→ **Given records**
---*---

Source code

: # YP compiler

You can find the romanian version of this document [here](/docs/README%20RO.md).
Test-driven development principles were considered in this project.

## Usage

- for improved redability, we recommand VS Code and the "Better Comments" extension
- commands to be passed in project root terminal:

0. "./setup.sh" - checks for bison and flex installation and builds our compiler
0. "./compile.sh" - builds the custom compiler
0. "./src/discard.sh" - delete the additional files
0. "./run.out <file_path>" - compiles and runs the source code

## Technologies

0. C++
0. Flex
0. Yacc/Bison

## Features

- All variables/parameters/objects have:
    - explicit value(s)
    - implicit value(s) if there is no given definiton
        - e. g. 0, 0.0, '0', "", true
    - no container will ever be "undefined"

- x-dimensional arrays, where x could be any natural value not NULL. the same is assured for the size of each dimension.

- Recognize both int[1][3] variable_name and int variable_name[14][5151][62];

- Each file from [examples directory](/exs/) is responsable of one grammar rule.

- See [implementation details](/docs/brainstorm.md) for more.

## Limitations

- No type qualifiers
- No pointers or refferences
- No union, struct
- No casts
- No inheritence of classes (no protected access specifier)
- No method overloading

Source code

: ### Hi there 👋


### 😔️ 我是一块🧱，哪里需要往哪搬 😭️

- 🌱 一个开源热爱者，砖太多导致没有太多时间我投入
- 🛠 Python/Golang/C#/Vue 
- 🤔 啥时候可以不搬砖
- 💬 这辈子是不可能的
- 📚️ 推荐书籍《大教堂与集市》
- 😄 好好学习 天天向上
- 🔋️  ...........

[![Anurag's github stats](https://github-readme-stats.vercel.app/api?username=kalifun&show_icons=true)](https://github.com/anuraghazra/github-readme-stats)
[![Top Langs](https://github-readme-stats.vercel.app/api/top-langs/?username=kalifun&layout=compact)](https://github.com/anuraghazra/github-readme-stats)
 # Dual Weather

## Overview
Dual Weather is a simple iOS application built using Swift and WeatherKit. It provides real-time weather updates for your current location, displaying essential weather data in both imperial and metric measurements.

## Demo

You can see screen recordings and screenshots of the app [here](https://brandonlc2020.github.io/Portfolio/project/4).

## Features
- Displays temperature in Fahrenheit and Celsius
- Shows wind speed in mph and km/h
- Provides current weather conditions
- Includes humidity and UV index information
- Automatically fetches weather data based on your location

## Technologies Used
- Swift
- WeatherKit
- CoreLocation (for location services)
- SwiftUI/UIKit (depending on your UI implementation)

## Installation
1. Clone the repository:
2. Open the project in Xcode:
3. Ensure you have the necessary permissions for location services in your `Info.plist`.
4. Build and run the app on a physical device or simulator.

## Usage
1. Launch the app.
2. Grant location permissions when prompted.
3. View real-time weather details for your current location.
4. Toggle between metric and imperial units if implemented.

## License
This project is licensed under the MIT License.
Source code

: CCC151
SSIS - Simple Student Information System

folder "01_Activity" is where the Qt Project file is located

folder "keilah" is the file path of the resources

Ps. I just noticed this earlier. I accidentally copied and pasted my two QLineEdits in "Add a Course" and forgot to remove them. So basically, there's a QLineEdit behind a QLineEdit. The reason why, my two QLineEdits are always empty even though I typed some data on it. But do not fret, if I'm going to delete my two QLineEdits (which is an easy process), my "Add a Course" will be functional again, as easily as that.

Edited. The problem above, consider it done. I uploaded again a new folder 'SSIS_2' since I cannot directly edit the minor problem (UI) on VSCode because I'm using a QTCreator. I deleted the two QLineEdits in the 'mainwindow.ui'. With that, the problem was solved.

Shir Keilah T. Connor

---*---

→ **Problem details**
Render every line of the listing above as a JSON list of strings, one string per line, leaving out blank lines.

→ **Written response**
[
  "Source code",
  ": # YP compiler",
  "You can find the romanian version of this document [here](/docs/README%20RO.md).",
  "Test-driven development principles were considered in this project.",
  "## Usage",
  "- for improved redability, we recommand VS Code and the \"Better Comments\" extension",
  "- commands to be passed in project root terminal:",
  "0. \"./setup.sh\" - checks for bison and flex installation and builds our compiler",
  "0. \"./compile.sh\" - builds the custom compiler",
  "0. \"./src/discard.sh\" - delete the additional files",
  "0. \"./run.out <file_path>\" - compiles and runs the source code",
  "## Technologies",
  "0. C++",
  "0. Flex",
  "0. Yacc/Bison",
  "## Features",
  "- All variables/parameters/objects have:",
  "    - explicit value(s)",
  "    - implicit value(s) if there is no given definiton",
  "        - e. g. 0, 0.0, '0', \"\", true",
  "    - no container will ever be \"undefined\"",
  "- x-dimensional arrays, where x could be any natural value not NULL. the same is assured for the size of each dimension.",
  "- Recognize both int[1][3] variable_name and int variable_name[14][5151][62];",
  "- Each file from [examples directory](/exs/) is responsable of one grammar rule.",
  "- See [implementation details](/docs/brainstorm.md) for more.",
  "## Limitations",
  "- No type qualifiers",
  "- No pointers or refferences",
  "- No union, struct",
  "- No casts",
  "- No inheritence of classes (no protected access specifier)",
  "- No method overloading",
  "Source code",
  ": ### Hi there 👋",
  "### 😔️ 我是一块🧱，哪里需要往哪搬 😭️",
  "- 🌱 一个开源热爱者，砖太多导致没有太多时间我投入",
  "- 🛠 Python/Golang/C#/Vue ",
  "- 🤔 啥时候可以不搬砖",
  "- 💬 这辈子是不可能的",
  "- 📚️ 推荐书籍《大教堂与集市》",
  "- 😄 好好学习 天天向上",
  "- 🔋️  ...........",
  "[![Anurag's github stats](https://github-readme-stats.vercel.app/api?username=kalifun&show_icons=true)](https://github.com/anuraghazra/github-readme-stats)",
  "[![Top Langs](https://github-readme-stats.vercel.app/api/top-langs/?username=kalifun&layout=compact)](https://github.com/anuraghazra/github-readme-stats)",
  " # Dual Weather",
  "## Overview",
  "Dual Weather is a simple iOS application built using Swift and WeatherKit. It provides real-time weather updates for your current location, displaying essential weather data in both imperial and metric measurements.",
  "## Demo",
  "You can see screen recordings and screenshots of the app [here](https://brandonlc2020.github.io/Portfolio/project/4).",
  "## Features",
  "- Displays temperature in Fahrenheit and Celsius",
  "- Shows wind speed in mph and km/h",
  "- Provides current weather conditions",
  "- Includes humidity and UV index information",
  "- Automatically fetches weather data based on your location",
  "## Technologies Used",
  "- Swift",
  "- WeatherKit",
  "- CoreLocation (for location services)",
  "- SwiftUI/UIKit (depending on your UI implementation)",
  "## Installation",
  "1. Clone the repository:",
  "2. Open the project in Xcode:",
  "3. Ensure you have the necessary permissions for location services in your `Info.plist`.",
  "4. Build and run the app on a physical device or simulator.",
  "## Usage",
  "1. Launch the app.",
  "2. Grant location permissions when prompted.",
  "3. View real-time weather details for your current location.",
  "4. Toggle between metric and imperial units if implemented.",
  "## License",
  "This project is licensed under the MIT License.",
  "Source code",
  ": CCC151",
  "SSIS - Simple Student Information System",
  "folder \"01_Activity\" is where the Qt Project file is located",
  "folder \"keilah\" is the file path of the resources",
  "Ps. I just noticed this earlier. I accidentally copied and pasted my two QLineEdits in \"Add a Course\" and forgot to remove them. So basically, there's a QLineEdit behind a QLineEdit. The reason why, my two QLineEdits are always empty even though I typed some data on it. But do not fret, if I'm going to delete my two QLineEdits (which is an easy process), my \"Add a Course\" will be functional again, as easily as that.",
  "Edited. The problem above, consider it done. I uploaded again a new folder 'SSIS_2' since I cannot directly edit the minor problem (UI) on VSCode because I'm using a QTCreator. I deleted the two QLineEdits in the 'mainwindow.ui'. With that, the problem was solved.",
  "Shir Keilah T. Connor"
]